Bitcoin (BTC) spotted a key resistance near $25,000 on March 14 as the market awaits key economic data from the US.
Expect CPI to Bring Bitcoin “Consolidation”
Cointelegraph Markets Pro and TradingView showed BTC/USD hitting a monthly high of $24,917 overnight on Bitstamp.
The pair continues to perform well after the crypto market surged in the aftermath of multiple US bank shutdowns.
Now, when it comes to short-term BTC price action, all eyes were briefly on the February Consumer Price Index (CPI) print.
A classic cryptocurrency volatility catalyst in its own right, last month the CPI fell to An undesirable slowdown in inflation. This raised concerns that the Federal Reserve would keep interest rates higher.
But with the banking crisis overshadowing the inflation debate, risky assets have had little time to worry. Expectations were already being expressed that day that the Fed would abandon rate hikes altogether, regardless of CPI trends.
Cointelegraph contributor Michael van de Poppe, founder and CEO of trading firm Eight, said: Said twitter followers.
“Preferably we should see a period of consolidation (today’s CPI day) before continuing. If the market sweeps at the $25.2k high, be bearish. div and fallback, I’m at $23,000 I’m looking for a short to.”


Material Indicators, an on-chain monitoring resource, pointed out that order book composition could change significantly thanks to CPI.
He warned that if the data outperformed expectations, the bidding support could “lag” and pave the way for a deeper correction in BTC price.
“Asia may demand liquidity ahead of the consumer price index report, paving the way for volatility.” commented Binance BTC/USD pair movement.
“If the CPI is overheating, we expect support to be carpeted. If it’s cold and another bank doesn’t come down before lunch, we’ll do a bigger short squeeze.”
An accompanying chart by co-founder Keith Allan showed $23,600 and $25,000 as key areas of bid and ask liquidity, respectively.


Material Indicators added that Bitcoin needs to deliver multiple weekly closings above its 200-week moving average (WMA) for the overall rally to take a foot.
“A full candle over 200 WMA is required to consider a breakout,” he confirmed.


CPI: “manufactured” or “in some way”?
A weaker-than-expected CPI will make it more likely that the Fed will postpone further rate hikes and ease financial conditions.

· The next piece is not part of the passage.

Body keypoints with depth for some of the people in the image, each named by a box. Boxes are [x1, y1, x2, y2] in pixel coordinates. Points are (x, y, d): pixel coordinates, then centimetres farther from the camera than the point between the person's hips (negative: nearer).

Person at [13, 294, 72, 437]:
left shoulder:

RELATED: Fed Launches ‘Stealth QE’ — 5 Things You Need To Know About Bitcoin This Week
US President Joe Biden appeared last week to have no concerns that inflation was on the right track, even before the banking crisis fully broke out.

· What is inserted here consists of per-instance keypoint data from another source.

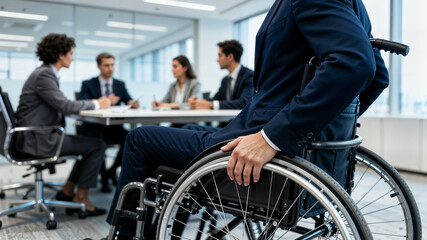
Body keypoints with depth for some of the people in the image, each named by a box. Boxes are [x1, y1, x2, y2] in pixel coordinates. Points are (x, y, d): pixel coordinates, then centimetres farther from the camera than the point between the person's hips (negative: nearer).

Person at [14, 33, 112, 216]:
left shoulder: (47, 73, 14)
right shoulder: (44, 75, -17)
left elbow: (61, 105, 16)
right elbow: (65, 106, -24)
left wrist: (92, 104, 5)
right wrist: (95, 104, -10)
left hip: (38, 135, 10)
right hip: (37, 139, -10)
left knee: (91, 144, 17)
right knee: (98, 146, -8)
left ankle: (67, 191, 20)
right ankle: (81, 198, 2)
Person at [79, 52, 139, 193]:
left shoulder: (120, 84, 16)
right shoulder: (88, 84, 5)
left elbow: (128, 101, 4)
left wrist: (132, 103, -22)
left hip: (114, 128, 3)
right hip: (94, 127, -3)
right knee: (97, 139, -37)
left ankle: (111, 171, -4)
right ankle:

Biden at White House press conference Said He said, “I’m optimistic about next week’s consumer price index. Hopefully, we’ll be in solid shape.”
However, there was suspicion among analysts. The popular trader’s xTrends suggests that an unexpected drop in the CPI would be most beneficial to the Fed, which is currently in a pinch due to recent events.
“I believe tomorrow’s CPI will be made to prevent a market crash and will quietly correct itself in the coming weeks, as it has done in the past few CPIs,” he said. said. clearly Some of the Twitter comments.
Ark Invest Chief Executive Kathy Wood has issued a grim forecast for the outcome of further rate hikes.
private twitter thread ARK continues to increase exposure to cryptocurrencies under Wood’s leadership, March 13called on the Fed to “pivot” interest rates.
“If the Fed continues to focus on lagging indicators like the CPI and does not turn around in response to the deflationary pressures exhibited by the inverted yield curve, this crisis will devour more local banks and the US banks. It will further centralize if not nationalize the industry system,” she wrote.
The views, thoughts and opinions expressed herein are those of the authors only and do not necessarily reflect or represent the views or opinions of Cointelegraph.